Tafsir Zone - Surah 2: al-Baqarah (The Cow)

Tafsir Zone

Surah al-Baqarah 2:188
 

Overview (Verse 188)
 
Honesty at All Times
 
Within this context of fasting and abstention from food and drink, the sūrah sounds another warning, this time against usurping other people’s possessions. The verse refers specifically to presenting false and fraudulent evidence before a judge or an arbiter in order to obtain a favourable judgement giving one the right to appropriate someone else’s property. To reinforce the sense of deterrence, the warning follows immediately after reference to the bounds set by God and the call for more consciousness and fear of Him.
 
Do not devour one another’s property wrongfully, nor bribe with it the judges in order that you may sinfully, and knowingly, deprive others of any part of what is rightfully theirs. (Verse 188)
 
Commenting on this verse, Ibn Kathīr cites a report by `Alī ibn Abī Ţalĥah who quotes Ibn `Abbās, a cousin and Companion of the Prophet, as saying that the verse refers to someone owing money to another. Knowing that the creditor has no document to prove the debt, the debtor denies liability altogether. He would then put the matter before a judge, knowing very well that he is in the wrong, taking what is unlawful to him, and has no case whatsoever. He adds that Mujāhid, Sa`īd ibn Jubayr, `Ikrimah, al-Ĥasan, Qatādah, al-Suddī, Muqātil ibn Ĥayyān, and `Abd al- Raĥmān ibn Zayd ibn Aslam have all warned against contesting a dispute when one knows oneself to be in the wrong.

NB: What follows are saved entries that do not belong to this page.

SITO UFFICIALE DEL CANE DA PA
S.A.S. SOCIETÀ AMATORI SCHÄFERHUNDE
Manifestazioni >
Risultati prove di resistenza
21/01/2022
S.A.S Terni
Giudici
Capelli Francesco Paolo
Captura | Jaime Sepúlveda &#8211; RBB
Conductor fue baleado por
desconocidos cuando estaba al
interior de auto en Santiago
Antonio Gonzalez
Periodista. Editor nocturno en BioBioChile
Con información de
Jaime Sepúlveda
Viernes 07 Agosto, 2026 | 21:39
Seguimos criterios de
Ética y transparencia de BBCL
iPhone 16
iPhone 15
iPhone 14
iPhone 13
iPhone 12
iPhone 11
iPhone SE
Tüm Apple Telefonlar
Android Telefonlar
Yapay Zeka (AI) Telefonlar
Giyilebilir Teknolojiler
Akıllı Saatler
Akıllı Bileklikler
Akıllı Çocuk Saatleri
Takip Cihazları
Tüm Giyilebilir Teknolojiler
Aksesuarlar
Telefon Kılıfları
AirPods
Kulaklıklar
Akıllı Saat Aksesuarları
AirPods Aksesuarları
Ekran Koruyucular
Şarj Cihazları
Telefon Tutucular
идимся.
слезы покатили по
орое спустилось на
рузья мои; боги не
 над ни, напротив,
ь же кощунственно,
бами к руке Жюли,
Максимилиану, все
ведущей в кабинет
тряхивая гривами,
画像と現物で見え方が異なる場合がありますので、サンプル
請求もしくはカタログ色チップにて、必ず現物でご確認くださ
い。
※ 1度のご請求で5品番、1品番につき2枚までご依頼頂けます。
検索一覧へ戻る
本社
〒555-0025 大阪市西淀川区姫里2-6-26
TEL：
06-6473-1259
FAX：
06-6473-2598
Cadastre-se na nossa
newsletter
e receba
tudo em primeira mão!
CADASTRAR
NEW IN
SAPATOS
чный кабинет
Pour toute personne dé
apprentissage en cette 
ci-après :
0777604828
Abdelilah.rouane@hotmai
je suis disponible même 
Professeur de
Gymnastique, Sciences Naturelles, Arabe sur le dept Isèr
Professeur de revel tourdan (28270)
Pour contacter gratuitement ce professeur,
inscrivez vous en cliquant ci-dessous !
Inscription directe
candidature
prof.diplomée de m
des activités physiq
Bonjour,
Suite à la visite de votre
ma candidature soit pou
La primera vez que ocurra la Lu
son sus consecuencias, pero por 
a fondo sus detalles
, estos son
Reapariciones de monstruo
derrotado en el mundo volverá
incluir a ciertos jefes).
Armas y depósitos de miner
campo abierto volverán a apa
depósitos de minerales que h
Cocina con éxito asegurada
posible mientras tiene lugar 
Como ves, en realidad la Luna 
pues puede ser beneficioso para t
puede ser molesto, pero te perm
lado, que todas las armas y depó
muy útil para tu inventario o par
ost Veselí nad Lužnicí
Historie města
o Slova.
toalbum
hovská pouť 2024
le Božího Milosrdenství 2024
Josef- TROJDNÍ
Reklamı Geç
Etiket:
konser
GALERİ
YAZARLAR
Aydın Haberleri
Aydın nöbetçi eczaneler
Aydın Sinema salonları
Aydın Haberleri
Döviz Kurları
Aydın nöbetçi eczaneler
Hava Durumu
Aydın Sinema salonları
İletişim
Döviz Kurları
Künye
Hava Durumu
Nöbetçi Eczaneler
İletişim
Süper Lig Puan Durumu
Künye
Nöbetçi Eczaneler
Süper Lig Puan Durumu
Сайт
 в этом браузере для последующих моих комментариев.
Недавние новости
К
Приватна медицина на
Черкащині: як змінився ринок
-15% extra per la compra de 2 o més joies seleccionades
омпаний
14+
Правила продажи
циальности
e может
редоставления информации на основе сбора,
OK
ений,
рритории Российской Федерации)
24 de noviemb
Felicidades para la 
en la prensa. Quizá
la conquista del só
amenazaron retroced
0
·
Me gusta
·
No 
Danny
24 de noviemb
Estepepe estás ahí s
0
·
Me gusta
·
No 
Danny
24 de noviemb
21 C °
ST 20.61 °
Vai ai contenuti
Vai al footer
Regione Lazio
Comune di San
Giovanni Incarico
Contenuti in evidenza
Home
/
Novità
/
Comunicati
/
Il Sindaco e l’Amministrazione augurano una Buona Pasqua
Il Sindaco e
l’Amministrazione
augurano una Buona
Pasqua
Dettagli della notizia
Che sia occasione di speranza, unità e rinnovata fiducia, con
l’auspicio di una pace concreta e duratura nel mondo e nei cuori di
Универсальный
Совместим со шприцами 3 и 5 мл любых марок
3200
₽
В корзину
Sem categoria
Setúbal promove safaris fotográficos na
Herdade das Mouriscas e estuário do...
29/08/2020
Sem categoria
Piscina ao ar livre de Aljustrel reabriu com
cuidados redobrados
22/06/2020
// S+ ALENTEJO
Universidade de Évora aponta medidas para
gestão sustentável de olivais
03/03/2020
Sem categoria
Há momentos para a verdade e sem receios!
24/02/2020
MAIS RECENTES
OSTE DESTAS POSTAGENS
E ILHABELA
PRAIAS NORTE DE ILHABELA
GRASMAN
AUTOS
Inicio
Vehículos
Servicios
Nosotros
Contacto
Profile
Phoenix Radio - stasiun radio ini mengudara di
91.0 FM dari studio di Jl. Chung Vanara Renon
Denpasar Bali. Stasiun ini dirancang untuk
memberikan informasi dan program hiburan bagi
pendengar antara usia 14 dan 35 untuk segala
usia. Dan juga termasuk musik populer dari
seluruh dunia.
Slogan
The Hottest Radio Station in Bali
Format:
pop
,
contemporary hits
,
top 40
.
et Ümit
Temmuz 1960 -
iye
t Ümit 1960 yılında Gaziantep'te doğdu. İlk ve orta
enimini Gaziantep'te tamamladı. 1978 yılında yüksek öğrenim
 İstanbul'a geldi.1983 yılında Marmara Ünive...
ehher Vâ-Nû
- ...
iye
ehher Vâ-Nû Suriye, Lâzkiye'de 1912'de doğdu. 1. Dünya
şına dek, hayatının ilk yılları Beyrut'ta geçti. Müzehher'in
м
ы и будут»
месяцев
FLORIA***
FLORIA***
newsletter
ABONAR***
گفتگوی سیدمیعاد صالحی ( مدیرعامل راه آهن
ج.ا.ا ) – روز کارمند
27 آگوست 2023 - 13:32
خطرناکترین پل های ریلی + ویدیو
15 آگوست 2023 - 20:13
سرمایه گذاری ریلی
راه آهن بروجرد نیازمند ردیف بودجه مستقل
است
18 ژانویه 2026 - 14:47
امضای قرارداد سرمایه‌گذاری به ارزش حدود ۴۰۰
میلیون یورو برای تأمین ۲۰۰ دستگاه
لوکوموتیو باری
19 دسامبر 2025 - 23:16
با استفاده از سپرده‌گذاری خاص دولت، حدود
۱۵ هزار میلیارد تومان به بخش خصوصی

Ibn Kathīr also refers to accounts in al-Bukhārī and Muslim in which Umm Salamah quotes the Prophet as saying: “I am only human. When you come to me for judgement, some of you may have a clearer piece of evidence, and I might be inclined to rule in their favour. If I give someone anything which is not rightly his, it would be as if I have given him a brand of fire; it is up to him to take it or leave it.”
 
Judges decide on prima facie evidence, and the onus of honesty is on the litigants. They are left to their own conscience.
 
Thus we can see how this matter is also closely linked to taqwā, or the sense of God-fearing, as was just retribution and fasting before it. These rulings represent parts of a harmonious and divinely-ordained way of life, firmly bound together in a common framework of maintaining the fear of God, or taqwā. This makes Islam a potent and well integrated system which cannot be fragmented or disconnected, taking some parts of it and discarding others. That would be a gross transgression and a most vile offence against God Almighty.